Now an established poet with multiple books to his credit, Febbraro frequently returns the favor. “A lot of young poets send me their poems by mail for advice. I answer and give them advice. In the rarest cases, I can help them to publish.”
Once established, an Italian poet may earn invitations to literary conferences or to various literary-arts festivals; Pisa, Modena, Pordenone, and Turin host well-regarded ones. Poets and writers also submit to and are considered for literary prizes. It was at an awards ceremony for a prize in Tuscany that Febbraro met Seamus Heaney. Febbraro’s wife, Daniela, speaks English well, and she approached the Nobel Prize winner and then introduced her husband. “It is a bright page in my life,” Febbraro says. The ensuing friendship resulted in several trips to Ireland both to visit Heaney and to see the country. Febbraro also happily welcomed Heaney to Rome in 2013 when the Irish poet stayed at the American Academy in Rome, an institution that frequently hosts American and Anglophone writers and happens to be located near Febbraro’s home. An essay Febbraro wrote about the late Irish laureate was published in January.
Febbraro mentions his time in Ireland when he talks about his writing process. He says that many different things inspire him to write; he credits Daniela as both a muse and a teacher who introduced him to English literature and to psychoanalysis, and he says the Irish countryside has often inspired him.
By contrast, he is less enamored of his hometown. Born and raised in Rome—his mother was a middle school teacher and his father was a general in the branch of the military that, in the Italian system, is in charge of chasing tax evaders—he does not love the city. “The beautiful Rome is that of the ancients until the eighteenth century. Since then it is just buildings, buildings, buildings, a lot of traffic and noise.” He wrote a short story about these sentiments titled “I demolitori” (“The Demolition Men”) about “the violence of living in a place so packed.
“Rome is wonderful for the center, the Roman ruins,” he says. “But all around, it is absolutely not so good of a city.”
I ask him about the conflicts Gabriele Romagnoli was sent to cover, the fighting on the outskirts between immigrants and ethnic Italians, and he nods, saying that he has heard about the trouble.

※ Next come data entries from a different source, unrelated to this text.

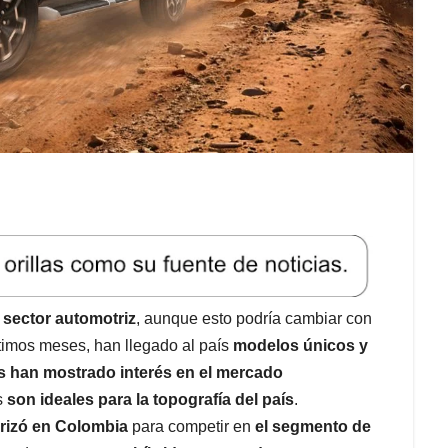
 sector automotriz
, aunque esto podría cambiar con
ltimos meses, han llegado al país
modelos únicos y
s han mostrado interés en el mercado
s
son ideales para la topografía del país
.
rizó en Colombia
para competir en
el segmento de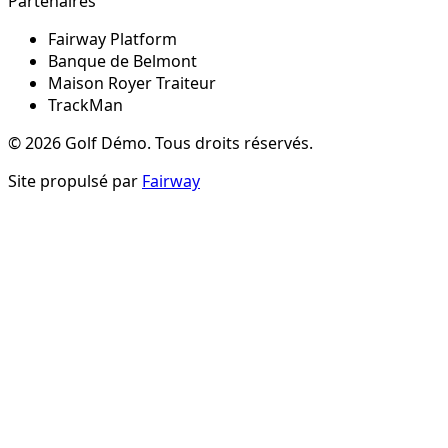
Partenaires
Fairway Platform
Banque de Belmont
Maison Royer Traiteur
TrackMan
©
2026
Golf Démo
.
Tous droits réservés.
Site propulsé par
Fairway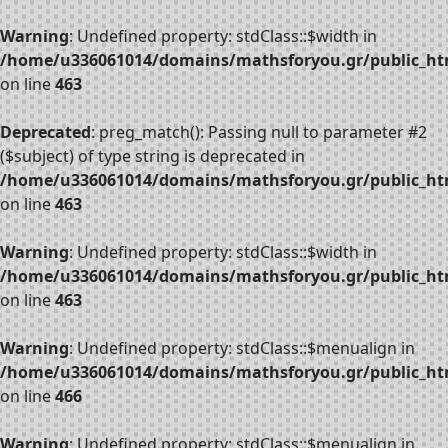
Warning
: Undefined property: stdClass::$width in
/home/u336061014/domains/mathsforyou.gr/public_htm
on line
463
Deprecated
: preg_match(): Passing null to parameter #2
($subject) of type string is deprecated in
/home/u336061014/domains/mathsforyou.gr/public_htm
on line
463
Warning
: Undefined property: stdClass::$width in
/home/u336061014/domains/mathsforyou.gr/public_htm
on line
463
Warning
: Undefined property: stdClass::$menualign in
/home/u336061014/domains/mathsforyou.gr/public_htm
on line
466
Warning
: Undefined property: stdClass::$menualign in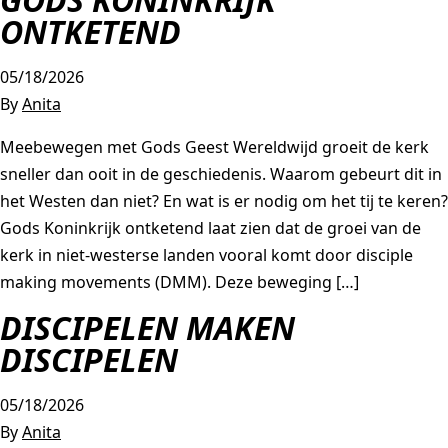
ONTKETEND
AGAPÈ
STUDENTLIFE
FAMILYLIFE
05/18/2026
By
Anita
ATHLETES IN ACTION
ER IS HOOP
Meebewegen met Gods Geest Wereldwijd groeit de kerk
CHURCH MOVEMENTS
LEADER IMPACT NEXT
sneller dan ooit in de geschiedenis. Waarom gebeurt dit in
het Westen dan niet? En wat is er nodig om het tij te keren?
Gods Koninkrijk ontketend laat zien dat de groei van de
kerk in niet-westerse landen vooral komt door disciple
making movements (DMM). Deze beweging […]
DISCIPELEN MAKEN
DISCIPELEN
05/18/2026
By
Anita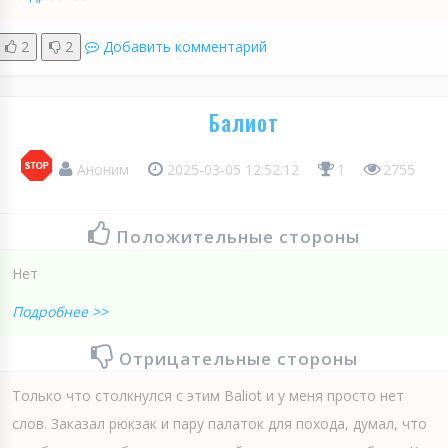
2
2
Добавить комментарий
Балиот
Аноним
2025-03-05 12:52:12
1
2755
Положительные стороны
Нет
Подробнее >>
Отрицательные стороны
Только что столкнулся с этим Baliot и у меня просто нет
слов. Заказал рюкзак и пару палаток для похода, думал, что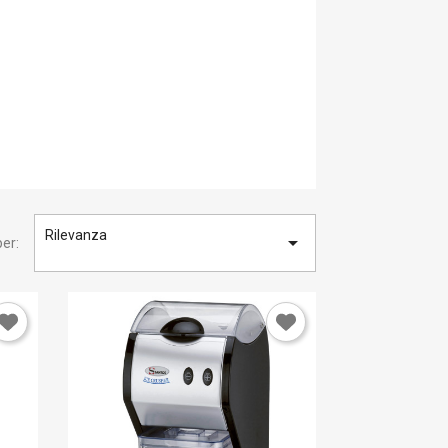
Rilevanza

er: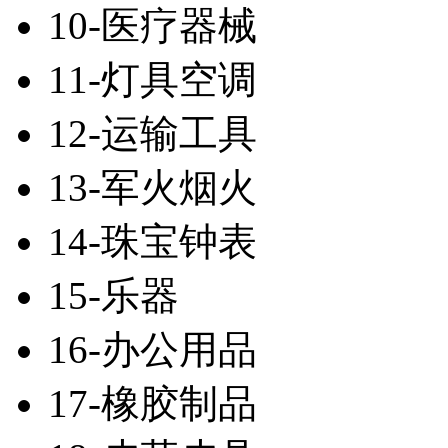
10-医疗器械
11-灯具空调
12-运输工具
13-军火烟火
14-珠宝钟表
15-乐器
16-办公用品
17-橡胶制品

“Italy is in a deep cultural crisis,” he says. “There are cuts in the financial provisions from the public sector. The problem is a historic problem. We had national unification too late. We had Fascism. We had a civil war. After 1945, we tried to rebuild. The American style—capitalist marketing—came too soon, before a bourgeoisie was formed. We haven’t the English tradition of an industrial middle class. Not too many people read.”
Indeed, Italy’s regional economic problems have only exacerbated an existing crisis for the nation’s book publishers. An April 2014 report by the Italian Publishers Association, a nonprofit group representing 90 percent of the national book market, describes significant declines in both book buying and reading in Italy as well as dramatic changes in purchasing habits as Italians, like Americans, decrease their visits to brick-and-mortar bookstores and shift their attention to the digital sphere.

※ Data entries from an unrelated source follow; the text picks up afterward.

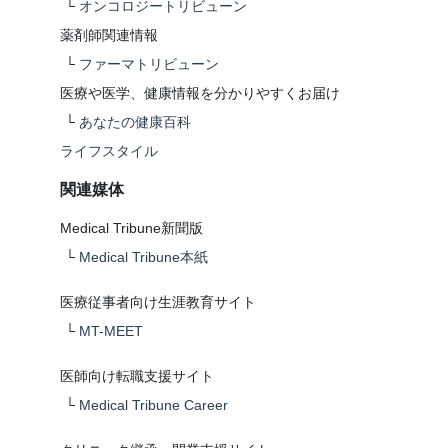
└
オンコロジートリビューン
薬剤師関連情報
└
ファーマトリビューン
医療や医学、健康情報を分かりやすくお届け
└
あなたの健康百科
ライフスタイル
関連媒体
Medical Tribune新聞版
└
Medical Tribune本紙
医療従事者向け生涯教育サイト
└
MT-MEET
医師向け転職支援サイト
└
Medical Tribune Career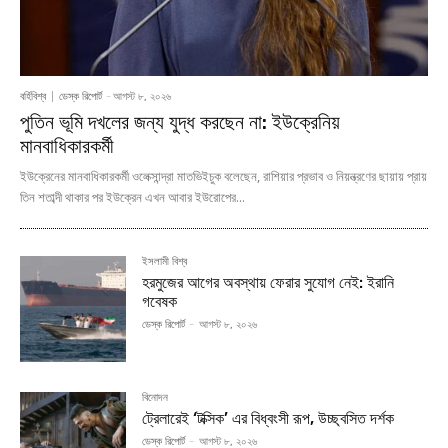
বর্হিবিশ্ব
ডেস্ক রিপোর্ট
-
আগস্ট ৮, ২০২৬
পুতিন ভূমি দখলের জন্য যুদ্ধ করছেন না: ইউক্রেনিয়
মানবাধিকারকর্মী
ইউক্রেনের মানবাধিকারকর্মী ওলেক্সান্দ্রা মাতভিইচুক বলেছেন, রাশিয়ার প্রভাব ও নিয়ন্ত্রণের ছায়ায় প্রায়
তিন শতাব্দী থাকার পর ইউক্রেন এখন আবার ইউরোপের...
ইসলামী বিশ্ব
হরমুজের আগের অবস্থায় ফেরার সুযোগ নেই: ইরানি
গবেষক
ডেস্ক রিপোর্ট
-
আগস্ট ৮, ২০২৬
বিনোদন
ট্রেলারেই ‘টক্সিক’ এর বিধ্বংসী রূপ, উচ্ছ্বসিত দর্শক
ডেস্ক রিপোর্ট
-
আগস্ট ৮, ২০২৬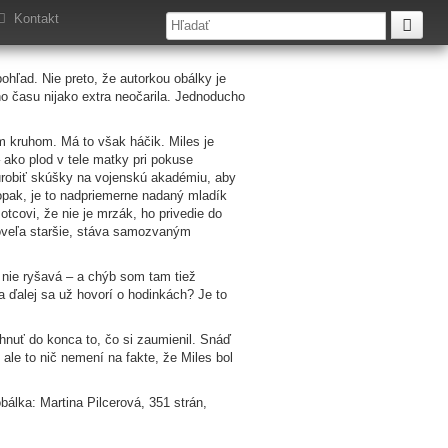
Kontakt
hľad. Nie preto, že autorkou obálky je
ho času nijako extra neočarila. Jednoducho
m kruhom. Má to však háčik. Miles je
– ako plod v tele matky pri pokuse
urobiť skúšky na vojenskú akadémiu, aby
naopak, je to nadpriemerne nadaný mladík
covi, že nie je mrzák, ho privedie do
 oveľa staršie, stáva samozvaným
 nie ryšavá – a chýb som tam tiež
 ďalej sa už hovorí o hodinkách? Je to
hnuť do konca to, čo si zaumienil. Snáď
 ale to nič nemení na fakte, že Miles bol
bálka: Martina Pilcerová, 351 strán,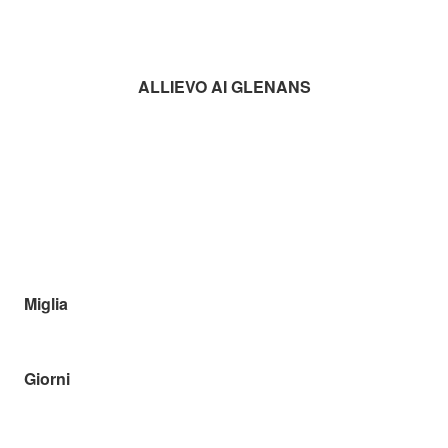
ALLIEVO AI GLENANS
Miglia
Giorni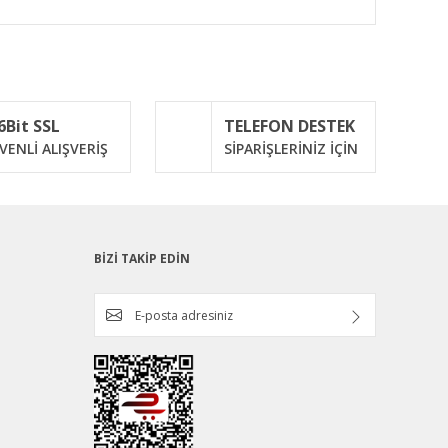
ımıza iletebilirsiniz.
6Bit SSL
TELEFON DESTEK
VENLİ ALIŞVERİŞ
SİPARİŞLERİNİZ İÇİN
BİZİ TAKİP EDİN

In short, Italy’s traditional big publishing houses are struggling. While creative small publishers like La Nuova Frontiera, which specializes in translations by Spanish, Portuguese, African, and Latin American authors, and Playground, which is notable for its gay and lesbian literature, continue to carve out niches for themselves, the big players, a group that includes Arnoldo Mondadori Editore; RCS MediaGroup; Gruppo editoriale Mauri Spagnol; Feltrinelli; and Sellerio, all headquartered in Milan, are attempting to adapt to a marketplace that has lost 14 percent of its overall value in the past three years.
Rome’s twin churches, Santa Maria in Montesanto and Santa Maria dei Miracoli.